Pathogenesis of Human Astrovirus

  • Spread may occur via the fecal–oral route (ingestion of contaminated material) from person-to-person contact or through contaminated food or water. Astrovirus pathogenesis (mechanism of causing disease) has not been well studied in humans.
  • Viral particles have been visualized by EM (electron microscopy) in intestinal epithelial cells and in epithelial cells located in the lower part of the villi, suggesting the intestine is the primary site of replication, but systemic spread has been described in immunocompromised children.
  • Astroviruses cause gastroenteritis by destruction of the intestinal epithelium, leading to inhibition of absorption, loss of secretory functions, and decreased epithelial permeability. Although mucosal IgA (secretory antibody in intestines) is induced upon HAstV infection, it is unclear whether it is required for protection.
  • Intestinal biopsy specimens from healthy adults in an organ culture system with inactivated HAstVs demonstrated HAstV-specific CD4+ and CD8+ T cells (adaptive immune cells) residing in the tissue. Both humoral (antibody-mediated) and cellular adaptive immune responses are involved in protecting healthy adults from reinfections.
  • Very high levels of virus (up to 10¹³ genome copies/g) can be present in stools, and virus excretion can be detected for up to two weeks after symptoms have cleared.

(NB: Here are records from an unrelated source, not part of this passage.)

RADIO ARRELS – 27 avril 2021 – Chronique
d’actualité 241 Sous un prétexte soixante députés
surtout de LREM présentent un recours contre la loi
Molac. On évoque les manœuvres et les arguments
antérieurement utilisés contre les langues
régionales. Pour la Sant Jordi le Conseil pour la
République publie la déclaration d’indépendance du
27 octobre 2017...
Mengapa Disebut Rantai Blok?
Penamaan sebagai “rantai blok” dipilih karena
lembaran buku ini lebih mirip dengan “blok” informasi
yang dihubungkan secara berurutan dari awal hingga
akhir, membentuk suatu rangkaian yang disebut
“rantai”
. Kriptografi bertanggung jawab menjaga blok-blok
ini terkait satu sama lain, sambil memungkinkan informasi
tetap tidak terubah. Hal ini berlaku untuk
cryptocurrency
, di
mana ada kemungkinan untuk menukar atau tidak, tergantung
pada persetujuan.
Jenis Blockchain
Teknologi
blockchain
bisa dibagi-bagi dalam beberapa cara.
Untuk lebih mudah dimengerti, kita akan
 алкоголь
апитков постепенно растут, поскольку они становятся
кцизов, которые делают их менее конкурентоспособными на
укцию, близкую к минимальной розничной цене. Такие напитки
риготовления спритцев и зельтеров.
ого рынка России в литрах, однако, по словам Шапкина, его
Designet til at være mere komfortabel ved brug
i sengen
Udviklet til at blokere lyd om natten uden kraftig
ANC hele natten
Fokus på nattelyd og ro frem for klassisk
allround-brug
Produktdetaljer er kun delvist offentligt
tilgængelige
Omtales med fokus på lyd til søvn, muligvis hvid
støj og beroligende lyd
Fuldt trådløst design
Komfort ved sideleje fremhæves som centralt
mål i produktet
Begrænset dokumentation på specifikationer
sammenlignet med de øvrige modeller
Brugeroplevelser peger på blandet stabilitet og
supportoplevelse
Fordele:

Clinical Manifestations of Human Astrovirus

Astrovirus gastroenteritis, seen mainly in young children, is usually mild. Mean incubation period is 4–5 days, followed by watery diarrhea lasting 1–4 days or more, along with abdominal discomfort, vomiting, fever, and anorexia (loss of appetite).

Vomiting is less common than in rotavirus or calicivirus infection, and the disease is usually milder. Children may shed virus 1–2 days prior to illness and for 4–5 days following illness. Children with poor nutritional status may develop more severe disease or chronic diarrhea.

Diagnosis of Human Astrovirus

  • HAstVs are routinely detected by direct transmission electron microscopy (EM) in negatively stained stool samples.
  • Cell culture propagation is possible for some classic HAstVs with trypsin, but virus isolation in culture is generally not applicable for diagnosis in fecal specimens.
  • Enzyme immunoassay (antibody-based detection) using monoclonal antibody to group antigen to capture virus.
  • Latex agglutination test specific for HAstV-1 serotype has been reported.
  • ELISA and immunofluorescence methods detect serum antibodies.
  • RT-PCR (reverse transcription polymerase chain reaction) has been used for genotyping human astroviruses.

Treatment of Human Astrovirus

No antiviral therapy is available. Supportive treatments include oral or intravenous fluid replacement to prevent dehydration.

Prevention and Control of Human Astrovirus

No vaccine is available. Control includes detection and inactivation of virus in water and food and disinfection of contaminated fomites (objects that may carry virus).